**WHAT IS EXPECTED**
In the listing below, locate the lines that hold the string "distance". Copy those lines.

**DATA RECORDS**

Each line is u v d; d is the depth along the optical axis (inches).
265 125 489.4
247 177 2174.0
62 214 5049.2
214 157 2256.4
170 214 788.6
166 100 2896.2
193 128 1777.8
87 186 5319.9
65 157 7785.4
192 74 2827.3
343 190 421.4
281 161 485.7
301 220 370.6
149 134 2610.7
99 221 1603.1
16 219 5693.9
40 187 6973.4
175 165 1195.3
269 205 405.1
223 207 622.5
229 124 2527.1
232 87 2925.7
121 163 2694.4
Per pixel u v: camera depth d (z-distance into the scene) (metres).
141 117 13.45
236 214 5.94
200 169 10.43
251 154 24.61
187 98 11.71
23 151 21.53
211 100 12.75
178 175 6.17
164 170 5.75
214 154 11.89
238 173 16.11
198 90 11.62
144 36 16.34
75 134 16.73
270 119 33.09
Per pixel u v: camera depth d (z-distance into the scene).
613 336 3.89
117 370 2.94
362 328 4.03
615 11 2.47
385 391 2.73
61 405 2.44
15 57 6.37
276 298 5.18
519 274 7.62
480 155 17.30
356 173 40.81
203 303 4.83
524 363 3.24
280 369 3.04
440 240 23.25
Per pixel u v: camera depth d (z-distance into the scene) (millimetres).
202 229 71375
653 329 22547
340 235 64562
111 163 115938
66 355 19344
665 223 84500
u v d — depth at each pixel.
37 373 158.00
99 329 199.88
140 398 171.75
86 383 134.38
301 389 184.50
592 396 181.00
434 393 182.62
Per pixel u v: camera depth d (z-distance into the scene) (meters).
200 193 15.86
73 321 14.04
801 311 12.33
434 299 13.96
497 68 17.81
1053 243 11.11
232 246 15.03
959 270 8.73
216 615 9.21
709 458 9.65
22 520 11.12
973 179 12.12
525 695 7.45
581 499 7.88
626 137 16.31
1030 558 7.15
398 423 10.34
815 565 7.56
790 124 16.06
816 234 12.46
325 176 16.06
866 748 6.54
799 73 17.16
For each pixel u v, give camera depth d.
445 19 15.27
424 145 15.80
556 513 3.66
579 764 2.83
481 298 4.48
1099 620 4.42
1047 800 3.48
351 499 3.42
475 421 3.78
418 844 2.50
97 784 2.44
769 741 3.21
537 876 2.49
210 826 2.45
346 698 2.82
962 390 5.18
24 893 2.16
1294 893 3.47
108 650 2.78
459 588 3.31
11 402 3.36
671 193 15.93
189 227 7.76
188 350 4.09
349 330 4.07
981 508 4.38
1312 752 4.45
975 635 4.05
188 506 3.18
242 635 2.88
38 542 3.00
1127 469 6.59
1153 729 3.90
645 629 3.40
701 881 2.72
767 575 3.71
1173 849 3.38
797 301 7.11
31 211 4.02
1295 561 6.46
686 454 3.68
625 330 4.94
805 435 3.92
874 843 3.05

**SOLUTION TO THIS TASK**
Per pixel u v: camera depth d (z-distance into the scene) (metres).
Per pixel u v: camera depth d (z-distance into the scene).
Per pixel u v: camera depth d (z-distance into the scene) (millimetres).
Per pixel u v: camera depth d (z-distance into the scene) (meters).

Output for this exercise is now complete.